Al referirse a las ambiciones monárquicas de Bolívar, trae dos citas: una de Morillo y otra de Hippisles, y aunque reconoce que "Morillo era adversario de Bolívar; Hippisles un resentido" no quiere acusar como calumnias las aseveraciones de estas fuentes interesadas por el solo hecho de que, sin conocimiento la una de la otra, coincidan en la afirmación. Base, por supuesto, demasiado deleznable para asentar toda una conclusión de índole tan trascendental. Y aún más cuando, por obra del sentido verazmente histórico de Madariaga y pese a su injuria, trae a continuación una cita del propio Bolívar en que se manifiesta contrario a la perpetuación del poder en un solo individuo.

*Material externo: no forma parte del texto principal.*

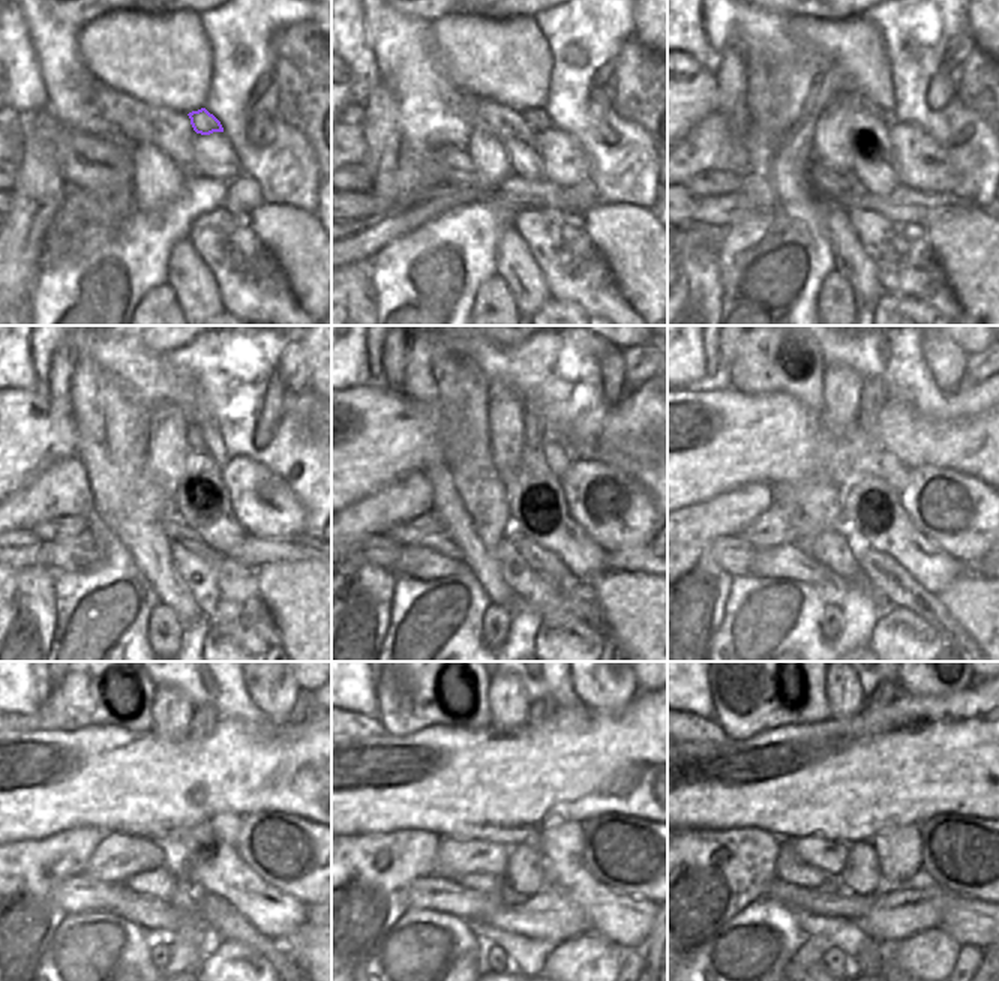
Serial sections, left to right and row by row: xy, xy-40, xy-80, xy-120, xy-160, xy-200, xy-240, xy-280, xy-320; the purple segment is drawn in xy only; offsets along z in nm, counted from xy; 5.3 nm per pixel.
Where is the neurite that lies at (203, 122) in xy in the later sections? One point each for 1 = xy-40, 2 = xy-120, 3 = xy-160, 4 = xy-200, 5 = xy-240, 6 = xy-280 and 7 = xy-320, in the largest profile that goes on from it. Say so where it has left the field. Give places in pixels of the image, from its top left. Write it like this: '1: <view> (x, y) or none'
1: xy-40 (537, 119)
2: xy-120 (195, 440)
3: xy-160 (534, 423)
4: xy-200 (873, 396)
5: xy-240 (204, 717)
6: xy-280 (542, 708)
7: xy-320 (887, 692)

Otro lugar del discurso nos hace conocer el pensamiento genial del héroe y estadista sobre la democracia en nuestros pueblos; y si de esto no se quiere tomar pie para otras afirmaciones, quien lo haga no conoce cuánta verdad tiene para nosotros aquello de que "las leyes deben adaptarse a cada clima y a cada pueblo" y de que "sobre la base de la igualdad política... reconozcan las diferencias naturales de genio, temperamento, fuerzas y caracteres, satisfaciendo así a la política y a la justicia". Y luego la definición sabia que Bolívar da sobre el gobierno justo, que es aquél que "produce mayor suma de felicidad posible, mayor suma de seguridad social, mayor suma de estabilidad política".

Viejos principios siempre nuevos, que hacen decir al autor que "el Bolívar de las raíces seguía dictando viejas ideas con palabras nuevas al Bolívar de los cielos abstractos". Pero no es que con ello disminuya la personalidad del Libertador; antes bien, si como soldado desataba los lazos políticos que nos unían a España, como estadista reconocería que unos principios por la metrópoli alentados, aunque no siempre aplicados, seguirían rigiendo en el nuevo edificio levantado en estas tierras.

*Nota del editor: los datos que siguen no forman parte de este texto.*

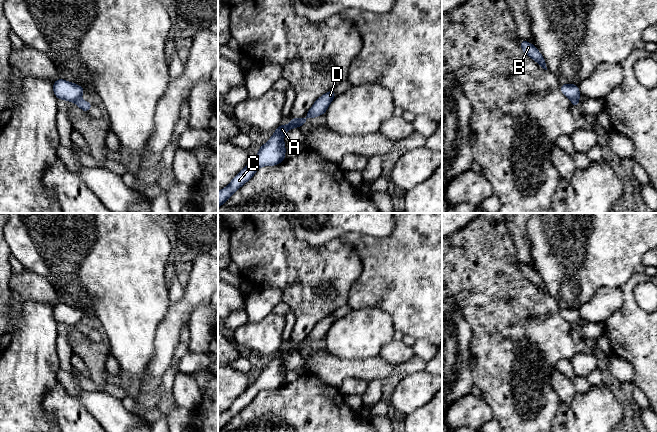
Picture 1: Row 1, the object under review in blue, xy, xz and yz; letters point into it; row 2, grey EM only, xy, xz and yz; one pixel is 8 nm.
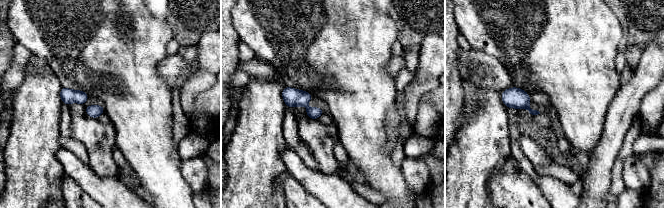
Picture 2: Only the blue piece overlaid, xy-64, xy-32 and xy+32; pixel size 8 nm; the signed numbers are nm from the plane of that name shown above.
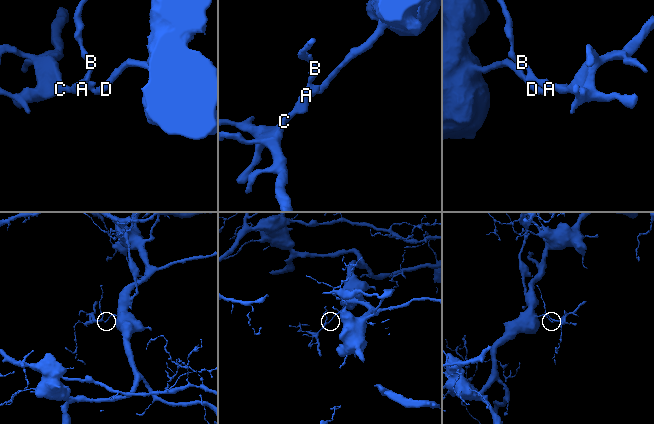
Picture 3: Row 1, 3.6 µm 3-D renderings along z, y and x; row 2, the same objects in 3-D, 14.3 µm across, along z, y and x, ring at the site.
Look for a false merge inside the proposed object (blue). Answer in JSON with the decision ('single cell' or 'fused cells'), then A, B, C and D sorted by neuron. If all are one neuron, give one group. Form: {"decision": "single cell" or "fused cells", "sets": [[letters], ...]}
{"decision": "fused cells", "sets": [["A", "B", "C"], ["D"]]}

Notable igualmente es el concepto de responsabilidad que aparejaba al Senado, cuando considera que los agraciados con el cargo lo tendrían como deber y no como privilegio, concepto que será siempre piedra angular en cualquier sistema, ya que la conciencia de la responsabilidad ante la propia conciencia, ante el pueblo o ante cualquier otro poder, será poderoso acicate a las buenas acciones y terrible peso a las malas.

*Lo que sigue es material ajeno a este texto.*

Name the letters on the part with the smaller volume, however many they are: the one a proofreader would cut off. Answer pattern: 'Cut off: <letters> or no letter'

Al comentar en globo el discurso y tratar de sacar de él la conclusión de que Bolívar era, si no monárquico, "monócrata", da Madariaga una serie de razones que nos hacen pensar en la justeza de la aspiración bolivariana. Eliminando el prejuicio que hace superior la forma republicana a la monárquica y otro sobre la tendencia española, en el fondo Bolívar sale con la razón. Y no es que sus pensamientos sean "flores intelectuales de un temperamento dictatorial e imperial", sino conclusiones brotadas en "un hombre sensato dado el tiempo y el lugar". Y aun sin lo del tiempo, ¿la aplicación estricta de la democracia en nuestros países ha dado acaso resultados satisfactorios? ¿No es tiempo de que pensemos como Bolívar, que satisfacer la política y la justicia es mejor que entregarse a la fácil demagogia? Es seguro que si aplicamos la sabiduría de las ideas políticas de Bolívar, la madurez de su crítica, la profundidad de su observación y la originalidad de su modo de pensar, muy otros que los actuales serían los resultados, y evitaríamos la concurrencia tumultuaria y ciega que en todo tiempo ha impreso el desacierto a las elecciones, pues, como dice el autor al fin del capítulo, con todos sus defectos, Bolívar era un gran espíritu.

Escrito en 1951 y publicado el 28 de julio de 1991 en EL DEBER.